▶

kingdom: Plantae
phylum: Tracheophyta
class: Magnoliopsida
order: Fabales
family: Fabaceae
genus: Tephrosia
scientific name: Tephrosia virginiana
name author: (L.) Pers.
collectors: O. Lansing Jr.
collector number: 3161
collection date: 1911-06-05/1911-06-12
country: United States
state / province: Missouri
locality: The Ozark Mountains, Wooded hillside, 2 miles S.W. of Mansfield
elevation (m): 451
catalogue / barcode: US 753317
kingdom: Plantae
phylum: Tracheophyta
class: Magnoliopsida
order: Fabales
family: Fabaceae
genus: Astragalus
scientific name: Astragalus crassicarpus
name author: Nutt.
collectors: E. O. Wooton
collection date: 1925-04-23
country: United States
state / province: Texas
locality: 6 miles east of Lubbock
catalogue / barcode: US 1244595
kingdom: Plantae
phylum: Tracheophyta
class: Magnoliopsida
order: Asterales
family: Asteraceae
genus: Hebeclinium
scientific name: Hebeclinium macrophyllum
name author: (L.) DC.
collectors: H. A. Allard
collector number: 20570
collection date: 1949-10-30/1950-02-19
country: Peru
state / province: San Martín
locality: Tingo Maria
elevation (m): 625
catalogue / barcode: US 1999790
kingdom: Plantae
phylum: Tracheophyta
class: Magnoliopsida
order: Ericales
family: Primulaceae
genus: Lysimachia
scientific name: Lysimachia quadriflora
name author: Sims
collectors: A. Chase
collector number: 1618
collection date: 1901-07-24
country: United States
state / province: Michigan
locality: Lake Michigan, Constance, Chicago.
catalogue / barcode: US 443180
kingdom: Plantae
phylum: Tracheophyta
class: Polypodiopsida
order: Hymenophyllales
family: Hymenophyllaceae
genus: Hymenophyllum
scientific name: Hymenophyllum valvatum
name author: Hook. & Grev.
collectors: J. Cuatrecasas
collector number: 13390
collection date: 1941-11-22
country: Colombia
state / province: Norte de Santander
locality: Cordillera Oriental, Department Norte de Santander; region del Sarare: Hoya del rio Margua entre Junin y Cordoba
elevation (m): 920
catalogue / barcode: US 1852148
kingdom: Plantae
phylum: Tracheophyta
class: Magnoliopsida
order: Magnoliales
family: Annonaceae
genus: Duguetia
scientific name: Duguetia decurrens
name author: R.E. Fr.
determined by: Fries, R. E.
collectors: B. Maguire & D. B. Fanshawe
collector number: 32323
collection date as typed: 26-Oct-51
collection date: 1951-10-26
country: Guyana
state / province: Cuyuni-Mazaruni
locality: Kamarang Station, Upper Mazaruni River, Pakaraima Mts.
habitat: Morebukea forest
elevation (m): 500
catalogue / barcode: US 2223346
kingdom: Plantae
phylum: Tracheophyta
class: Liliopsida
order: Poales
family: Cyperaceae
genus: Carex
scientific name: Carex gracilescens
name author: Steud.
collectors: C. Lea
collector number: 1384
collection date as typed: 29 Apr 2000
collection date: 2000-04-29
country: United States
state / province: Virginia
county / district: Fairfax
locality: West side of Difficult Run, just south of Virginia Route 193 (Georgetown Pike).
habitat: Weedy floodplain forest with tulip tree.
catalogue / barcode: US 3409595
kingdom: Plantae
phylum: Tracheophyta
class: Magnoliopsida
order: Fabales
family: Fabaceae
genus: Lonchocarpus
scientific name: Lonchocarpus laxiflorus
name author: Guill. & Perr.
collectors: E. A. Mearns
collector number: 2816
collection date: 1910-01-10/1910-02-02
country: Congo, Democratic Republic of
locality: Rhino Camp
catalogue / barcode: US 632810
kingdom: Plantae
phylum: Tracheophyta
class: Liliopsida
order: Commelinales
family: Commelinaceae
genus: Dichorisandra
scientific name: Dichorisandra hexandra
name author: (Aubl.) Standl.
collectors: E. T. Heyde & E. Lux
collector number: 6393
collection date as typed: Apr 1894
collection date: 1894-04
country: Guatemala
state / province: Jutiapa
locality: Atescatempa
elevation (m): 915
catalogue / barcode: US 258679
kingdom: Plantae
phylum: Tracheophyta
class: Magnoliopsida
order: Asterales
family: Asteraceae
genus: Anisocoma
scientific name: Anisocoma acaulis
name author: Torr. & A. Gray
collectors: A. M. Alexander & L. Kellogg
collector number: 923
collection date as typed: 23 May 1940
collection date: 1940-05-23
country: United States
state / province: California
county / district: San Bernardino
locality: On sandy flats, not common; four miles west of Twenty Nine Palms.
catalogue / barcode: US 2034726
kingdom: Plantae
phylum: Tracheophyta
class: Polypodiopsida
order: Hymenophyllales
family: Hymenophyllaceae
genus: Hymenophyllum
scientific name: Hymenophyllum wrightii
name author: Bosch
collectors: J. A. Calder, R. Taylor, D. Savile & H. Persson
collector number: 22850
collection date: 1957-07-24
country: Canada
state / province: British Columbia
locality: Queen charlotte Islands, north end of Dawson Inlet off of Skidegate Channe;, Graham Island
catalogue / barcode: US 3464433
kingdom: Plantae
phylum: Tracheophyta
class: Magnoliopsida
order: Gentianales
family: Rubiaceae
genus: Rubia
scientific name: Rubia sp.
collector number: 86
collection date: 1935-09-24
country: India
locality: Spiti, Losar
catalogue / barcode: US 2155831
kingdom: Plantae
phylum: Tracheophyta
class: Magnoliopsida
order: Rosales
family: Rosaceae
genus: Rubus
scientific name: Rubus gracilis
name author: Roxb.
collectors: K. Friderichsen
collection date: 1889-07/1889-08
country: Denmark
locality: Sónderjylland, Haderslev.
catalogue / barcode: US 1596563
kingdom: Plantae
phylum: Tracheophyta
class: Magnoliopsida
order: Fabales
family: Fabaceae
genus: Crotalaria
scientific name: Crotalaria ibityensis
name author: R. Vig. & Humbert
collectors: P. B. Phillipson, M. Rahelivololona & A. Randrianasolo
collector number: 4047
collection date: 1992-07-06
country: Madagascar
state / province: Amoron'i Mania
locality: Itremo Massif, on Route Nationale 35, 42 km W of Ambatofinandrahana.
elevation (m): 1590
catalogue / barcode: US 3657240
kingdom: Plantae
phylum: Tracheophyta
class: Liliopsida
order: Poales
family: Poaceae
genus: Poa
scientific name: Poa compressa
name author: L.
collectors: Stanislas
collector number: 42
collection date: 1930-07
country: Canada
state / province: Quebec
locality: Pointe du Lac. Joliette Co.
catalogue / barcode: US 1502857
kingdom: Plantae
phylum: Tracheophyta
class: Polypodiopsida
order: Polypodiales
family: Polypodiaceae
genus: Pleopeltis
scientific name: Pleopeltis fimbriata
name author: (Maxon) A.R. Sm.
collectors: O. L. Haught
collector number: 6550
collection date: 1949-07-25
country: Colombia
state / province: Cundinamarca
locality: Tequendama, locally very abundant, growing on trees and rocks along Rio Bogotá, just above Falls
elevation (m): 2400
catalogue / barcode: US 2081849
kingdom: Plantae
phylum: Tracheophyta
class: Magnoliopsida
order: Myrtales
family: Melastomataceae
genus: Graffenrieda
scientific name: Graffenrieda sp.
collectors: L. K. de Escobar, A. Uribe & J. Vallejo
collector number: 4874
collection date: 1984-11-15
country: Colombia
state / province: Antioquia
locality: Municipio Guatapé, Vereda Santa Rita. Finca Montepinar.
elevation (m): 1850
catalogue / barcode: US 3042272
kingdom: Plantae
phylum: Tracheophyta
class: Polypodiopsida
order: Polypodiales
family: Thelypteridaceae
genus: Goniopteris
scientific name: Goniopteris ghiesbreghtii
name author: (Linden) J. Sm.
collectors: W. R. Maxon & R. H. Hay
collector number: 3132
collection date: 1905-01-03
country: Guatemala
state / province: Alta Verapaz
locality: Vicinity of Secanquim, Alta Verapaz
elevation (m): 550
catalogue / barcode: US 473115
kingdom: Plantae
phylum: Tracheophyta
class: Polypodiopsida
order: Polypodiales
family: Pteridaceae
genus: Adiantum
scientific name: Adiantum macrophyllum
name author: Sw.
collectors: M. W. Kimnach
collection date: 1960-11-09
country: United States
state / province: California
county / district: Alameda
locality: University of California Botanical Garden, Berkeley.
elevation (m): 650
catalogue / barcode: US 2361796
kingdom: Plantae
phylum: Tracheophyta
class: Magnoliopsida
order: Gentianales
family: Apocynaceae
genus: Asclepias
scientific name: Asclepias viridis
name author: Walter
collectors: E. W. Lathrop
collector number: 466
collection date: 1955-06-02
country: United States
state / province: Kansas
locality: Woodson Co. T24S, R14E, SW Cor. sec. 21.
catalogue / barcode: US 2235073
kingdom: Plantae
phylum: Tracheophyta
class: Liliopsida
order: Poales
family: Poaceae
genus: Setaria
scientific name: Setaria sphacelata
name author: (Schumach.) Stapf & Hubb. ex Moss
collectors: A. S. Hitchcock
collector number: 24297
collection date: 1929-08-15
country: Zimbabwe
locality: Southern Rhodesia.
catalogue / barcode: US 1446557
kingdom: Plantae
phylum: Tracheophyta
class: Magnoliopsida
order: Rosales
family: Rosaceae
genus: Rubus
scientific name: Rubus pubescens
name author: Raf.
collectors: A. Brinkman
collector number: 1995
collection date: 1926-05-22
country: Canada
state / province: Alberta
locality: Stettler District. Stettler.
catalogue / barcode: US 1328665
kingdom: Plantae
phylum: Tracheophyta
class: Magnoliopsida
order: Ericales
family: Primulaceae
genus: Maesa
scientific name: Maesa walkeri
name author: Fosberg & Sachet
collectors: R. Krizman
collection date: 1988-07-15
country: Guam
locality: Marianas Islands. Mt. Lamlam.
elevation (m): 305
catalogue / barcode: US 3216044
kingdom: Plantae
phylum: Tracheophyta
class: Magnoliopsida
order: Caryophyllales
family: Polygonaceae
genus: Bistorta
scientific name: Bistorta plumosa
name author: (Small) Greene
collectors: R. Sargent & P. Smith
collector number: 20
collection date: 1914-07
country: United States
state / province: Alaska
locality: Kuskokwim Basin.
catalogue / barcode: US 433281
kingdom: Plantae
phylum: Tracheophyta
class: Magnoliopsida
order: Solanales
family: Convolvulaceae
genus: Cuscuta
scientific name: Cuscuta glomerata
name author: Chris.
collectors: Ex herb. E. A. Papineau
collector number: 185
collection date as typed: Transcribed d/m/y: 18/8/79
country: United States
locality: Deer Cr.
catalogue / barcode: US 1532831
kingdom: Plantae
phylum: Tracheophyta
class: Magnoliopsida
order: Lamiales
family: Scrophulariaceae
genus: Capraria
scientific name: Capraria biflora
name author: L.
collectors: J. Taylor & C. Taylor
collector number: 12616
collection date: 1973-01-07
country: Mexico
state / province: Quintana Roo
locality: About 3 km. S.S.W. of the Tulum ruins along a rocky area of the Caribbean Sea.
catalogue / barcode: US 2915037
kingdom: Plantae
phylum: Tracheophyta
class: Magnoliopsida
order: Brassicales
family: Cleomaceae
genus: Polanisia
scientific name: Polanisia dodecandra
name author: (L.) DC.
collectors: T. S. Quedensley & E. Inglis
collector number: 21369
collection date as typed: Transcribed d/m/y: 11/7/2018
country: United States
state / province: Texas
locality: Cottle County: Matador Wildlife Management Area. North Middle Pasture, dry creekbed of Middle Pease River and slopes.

◀

■ 과제 설명: 기록의 맨 처음부터 "state / province: Norte de Santander"라는 내용이 담긴 줄까지, 그 줄을 포함하여 한 글자도 바꾸지 말고 똑같이 옮겨 적으세요.

■ 과제 풀이:
kingdom: Plantae
phylum: Tracheophyta
class: Magnoliopsida
order: Fabales
family: Fabaceae
genus: Tephrosia
scientific name: Tephrosia virginiana
name author: (L.) Pers.
collectors: O. Lansing Jr.
collector number: 3161
collection date: 1911-06-05/1911-06-12
country: United States
state / province: Missouri
locality: The Ozark Mountains, Wooded hillside, 2 miles S.W. of Mansfield
elevation (m): 451
catalogue / barcode: US 753317
kingdom: Plantae
phylum: Tracheophyta
class: Magnoliopsida
order: Fabales
family: Fabaceae
genus: Astragalus
scientific name: Astragalus crassicarpus
name author: Nutt.
collectors: E. O. Wooton
collection date: 1925-04-23
country: United States
state / province: Texas
locality: 6 miles east of Lubbock
catalogue / barcode: US 1244595
kingdom: Plantae
phylum: Tracheophyta
class: Magnoliopsida
order: Asterales
family: Asteraceae
genus: Hebeclinium
scientific name: Hebeclinium macrophyllum
name author: (L.) DC.
collectors: H. A. Allard
collector number: 20570
collection date: 1949-10-30/1950-02-19
country: Peru
state / province: San Martín
locality: Tingo Maria
elevation (m): 625
catalogue / barcode: US 1999790
kingdom: Plantae
phylum: Tracheophyta
class: Magnoliopsida
order: Ericales
family: Primulaceae
genus: Lysimachia
scientific name: Lysimachia quadriflora
name author: Sims
collectors: A. Chase
collector number: 1618
collection date: 1901-07-24
country: United States
state / province: Michigan
locality: Lake Michigan, Constance, Chicago.
catalogue / barcode: US 443180
kingdom: Plantae
phylum: Tracheophyta
class: Polypodiopsida
order: Hymenophyllales
family: Hymenophyllaceae
genus: Hymenophyllum
scientific name: Hymenophyllum valvatum
name author: Hook. & Grev.
collectors: J. Cuatrecasas
collector number: 13390
collection date: 1941-11-22
country: Colombia
state / province: Norte de Santander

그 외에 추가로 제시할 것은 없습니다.